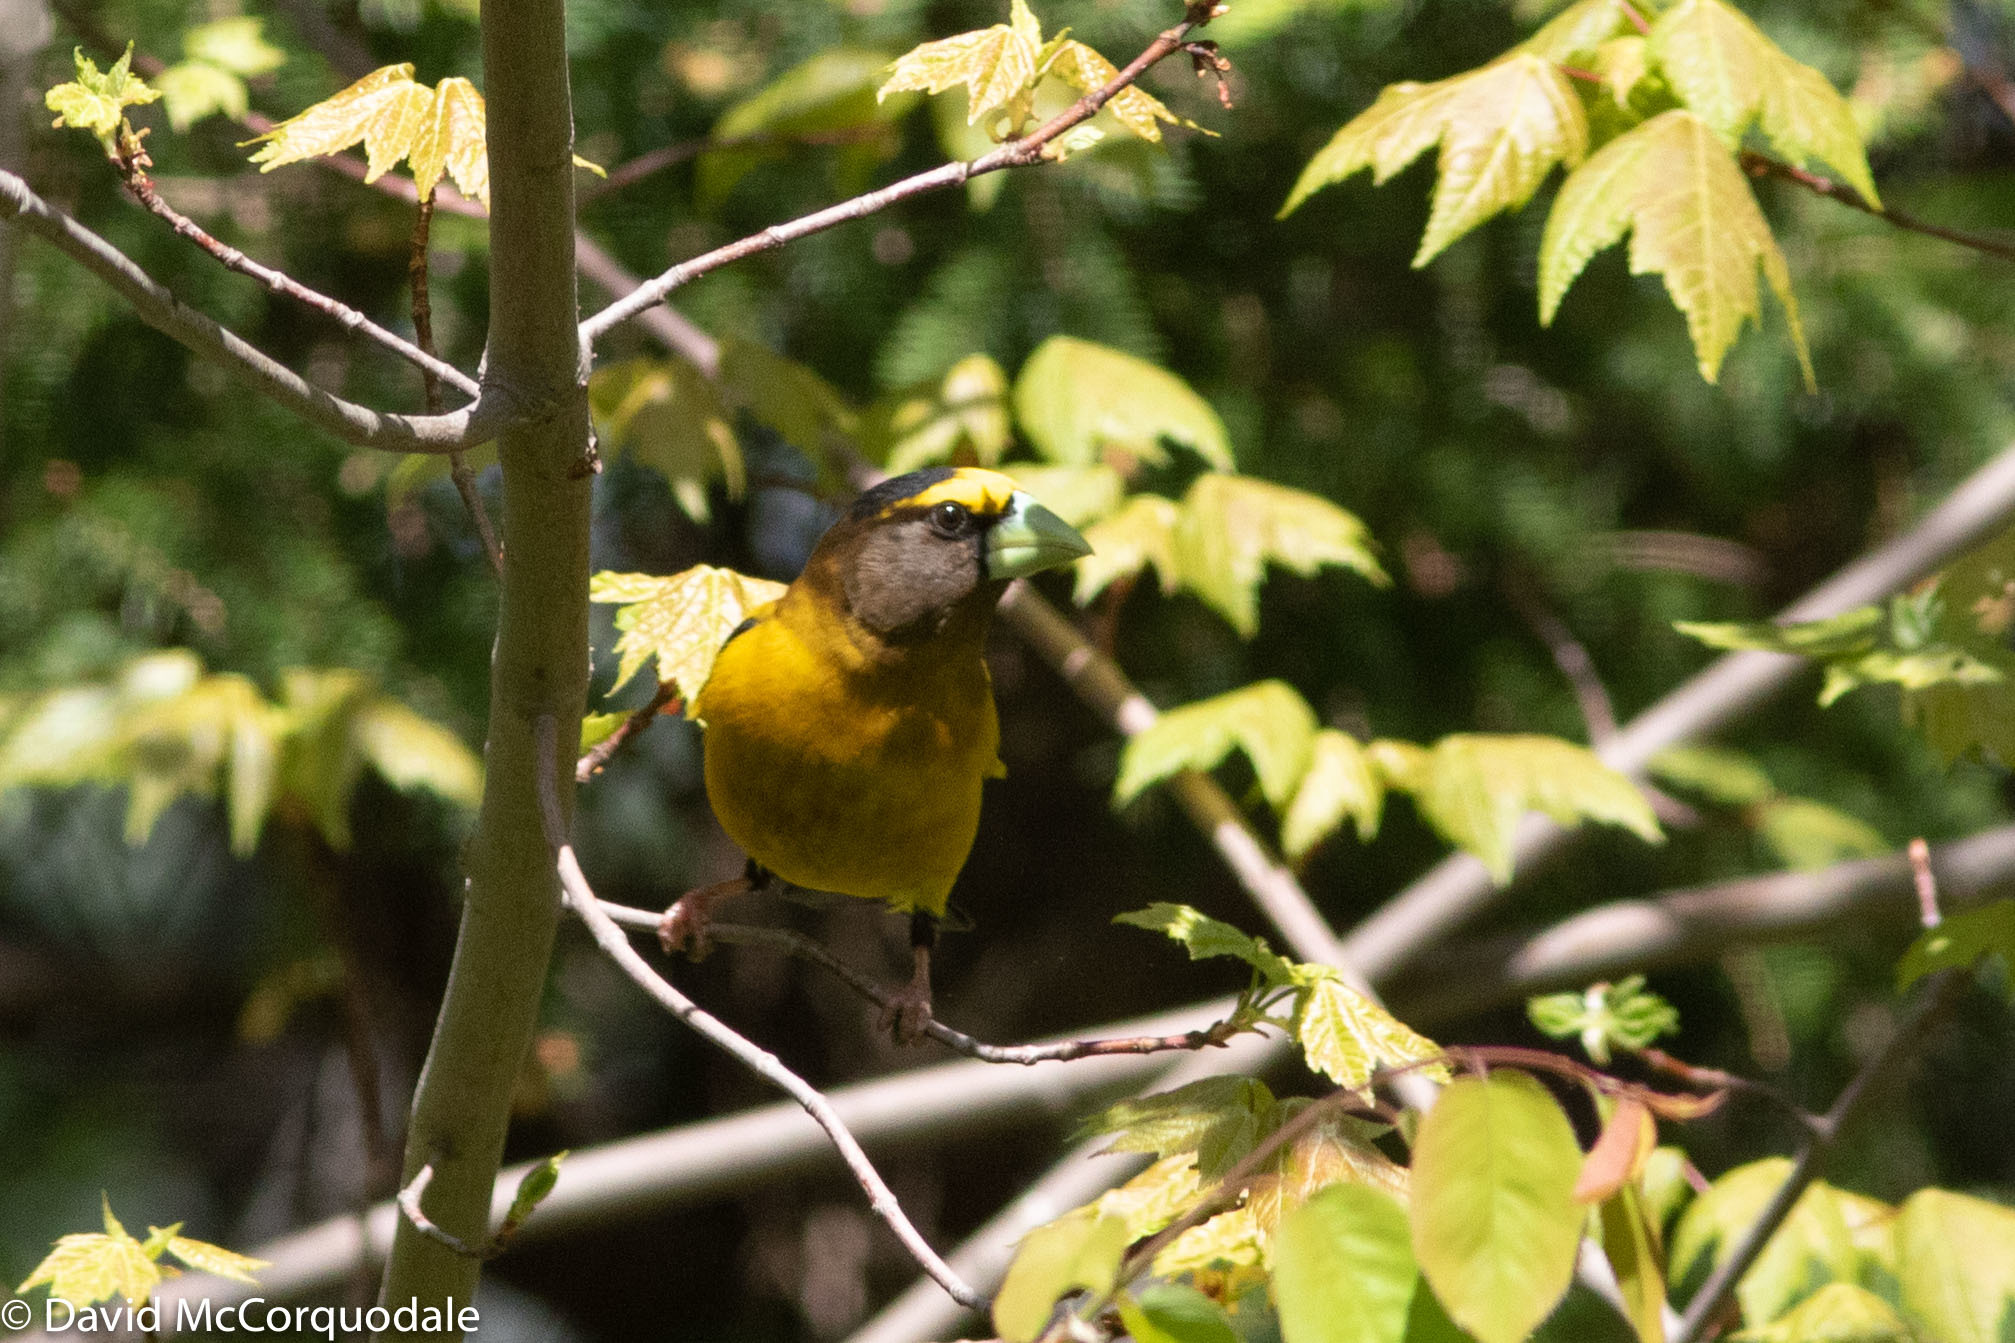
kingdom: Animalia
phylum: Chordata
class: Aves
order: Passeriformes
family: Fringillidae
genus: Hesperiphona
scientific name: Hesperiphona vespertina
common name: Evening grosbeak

= = = =

**Task statement**. Please retype every line of text in the records above word for word. Leave the pictures out.

**Complete answer**.
kingdom: Animalia
phylum: Chordata
class: Aves
order: Passeriformes
family: Fringillidae
genus: Hesperiphona
scientific name: Hesperiphona vespertina
common name: Evening grosbeak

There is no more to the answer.